Creative Talk with Jeff Harris, Creative Director at TRACK NZ
This month’s Creative Talk is with Jeff Harris, Creative Director of TRACK NZ, a Full-Service Marketing, Digital, CRM Agency. We ask Jeff about his journey to Creative Director and what life is like working in a Customer Experience agency.
Jeff, tell us a bit about yourself.
I started out in brand a very long time ago in London and then moved into DM in the eighties at the newly formed WWAV (now Rapp). I then launched one of the UK’s first digital agencies in 1995 and haven’t had time to look back since. Outside of work and family, my main passion is photography and travel. Ideally together.
How did you make the journey to working at TRACK?
I moved to NZ in 2005, joining FCB and then had stints at Saatchis, Y&R and AffinityID before joining Rapp (now TRACK) in 2015.
Being CD level – are you still a hands-on creative day to day?
Less as we get bigger – instead I work closely with the creative teams to help guide and direct them and their work. A bigger part of my role now is the ‘care and watering’ along with working with the leadership team on the overall growth and direction of the agency.

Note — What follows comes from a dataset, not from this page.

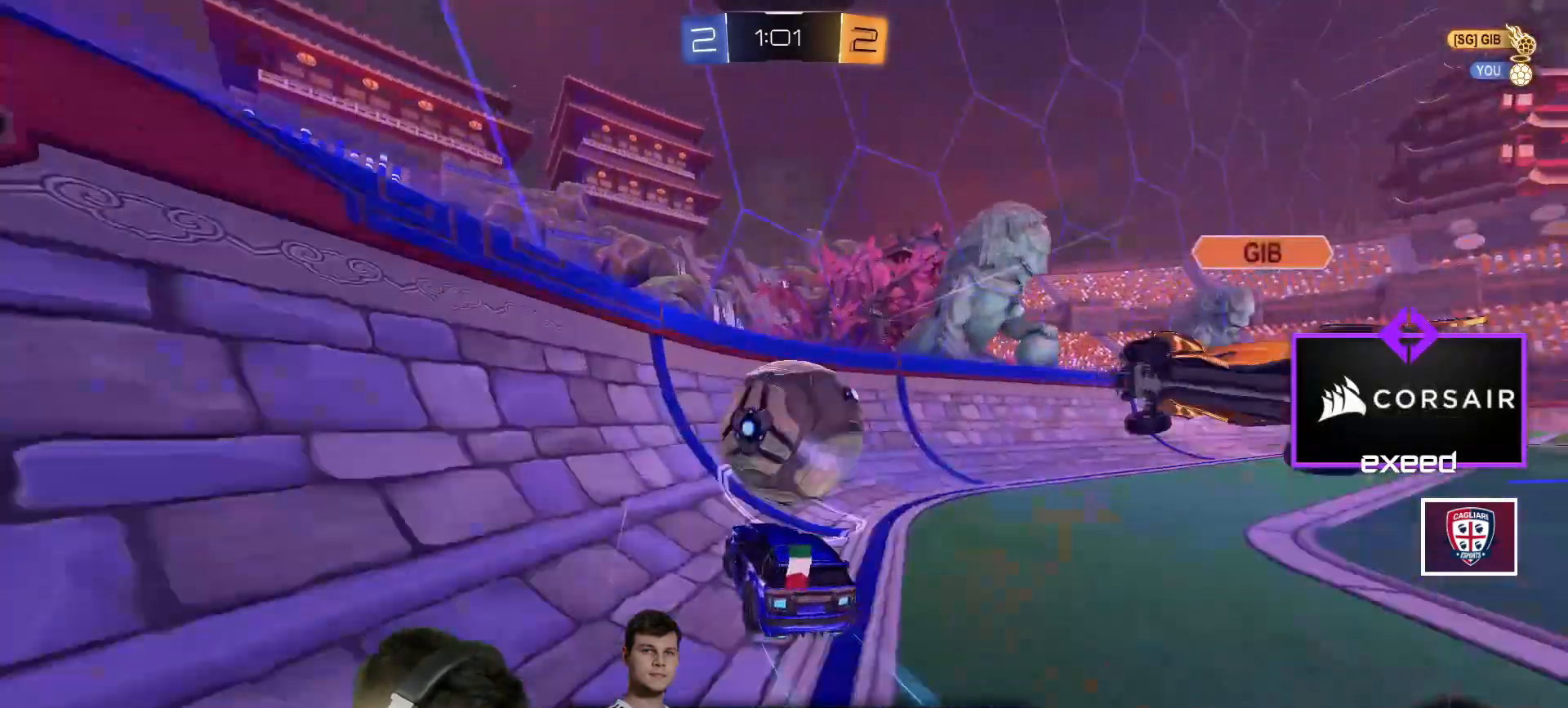
{"keys": ["d", "w"], "mouse": [], "events": [[100, "d", "down"], [167, "d", "up"], [400, "d", "down"]]}
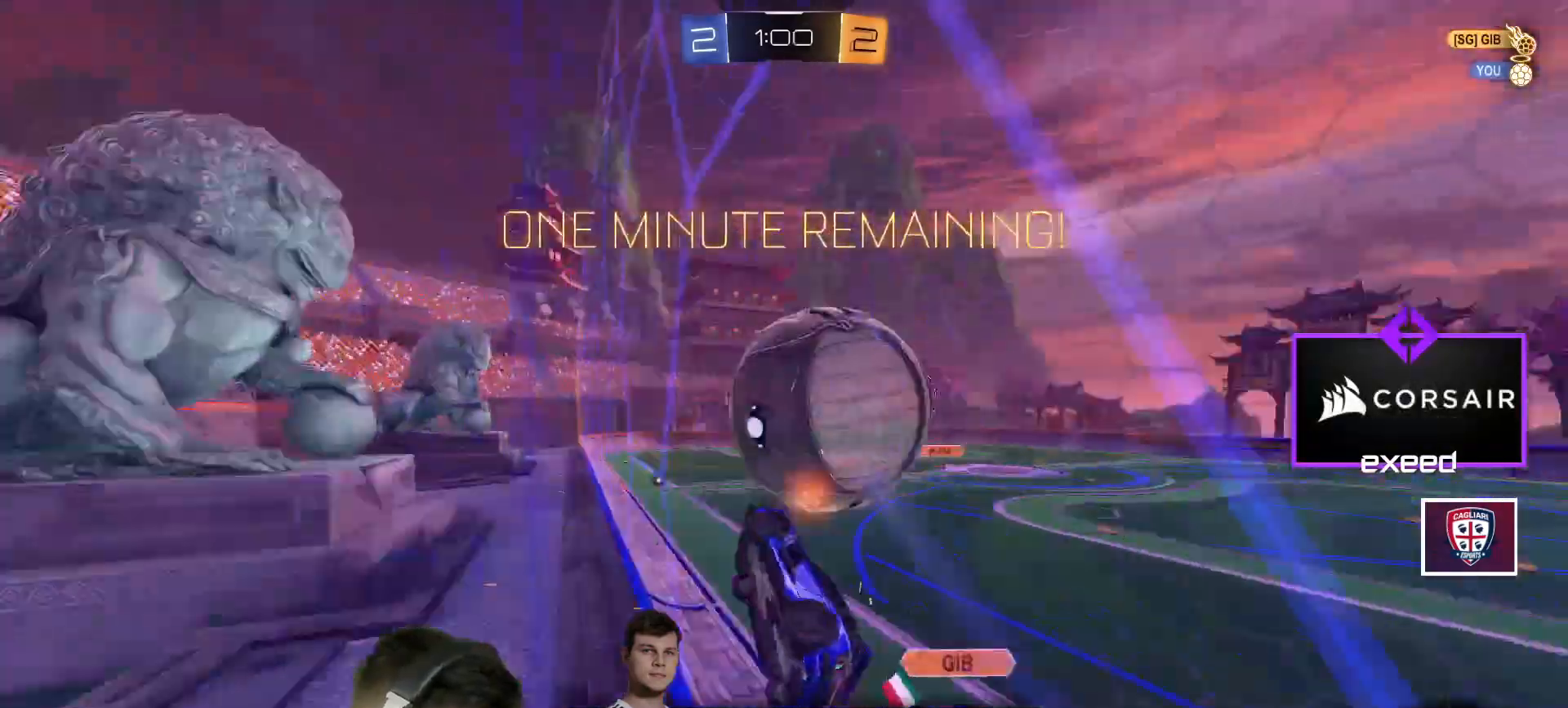
{"keys": ["w"], "mouse": ["left"], "events": [[67, "d", "up"], [467, "mouse_left", "down"]]}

At TRACK you put human behaviour first – data and tech second. Can you talk us through this?
We’re always putting human needs and behaviours at the core of all our work. This requires curiosity and empathy to understand the problems and realities our customers face. Data shouldn’t be the enemy of creative and nor should creative be a slave to data. There also needs to be room left for intuition and good old fashioned gut instinct.
Advertising has changed quite dramatically over the past 10 years, what excites you about advertising today?
We still have problems that need solving – and that’s always been the best bit of my job. So, lots of change, but no change really.
And what about the future – where do you see technology and digital heading?
More channels, more fragmentation, more data and more need than ever for compelling ideas to bind it all together - using emotion, empathy and humour.
Does winning awards matter?
Yes. We all like to think they don’t matter until you’re up for one. I think to be recognised by your peers for doing great work is important. It’s also great for morale and it never hurts when you’re hiring or looking for a new job either.
Do you have a favourite piece of creative work?
I would say the ‘Harsh Reality’ work we did for Auckland City Mission was very rewarding – not just for the D&AD Pencil and Webby we won but for being able to support the Mission in the amazing work they do for the homeless.
Hiring creatives – do you find creatives come with the skills and experience required for the type of work you do at TRACK?
This is probably the most challenging part of hiring in our space right now. We need more creatives that really understand what customers need in the moment and how to communicate with them. It’s especially important for copywriters who need to be able to get into the shoes of our customers. And CX for creatives isn’t really been taught right now, so that’s something we’re looking at helping with.
Do you first and foremost look at their work – or where they have worked?
I look at the work first. Where they have come from can be useful, but I’m more interested in where they are going and what they want to achieve in the future.
Thoughts on hybrid creatives – who can cover both art direction and copywriting?
I’m fully old school and like to see writers and art directors practicing and improving their craft. We have a fairly traditional team structure here and I love the potential you get from two people kicking ideas around to create one outcome.
What's your top tip to creative school students looking to become agency creatives?
Assume you know nothing, and you will learn a lot.
To quote Einstein: ‘Not everything that counts can be counted, and not everything that can be counted counts.”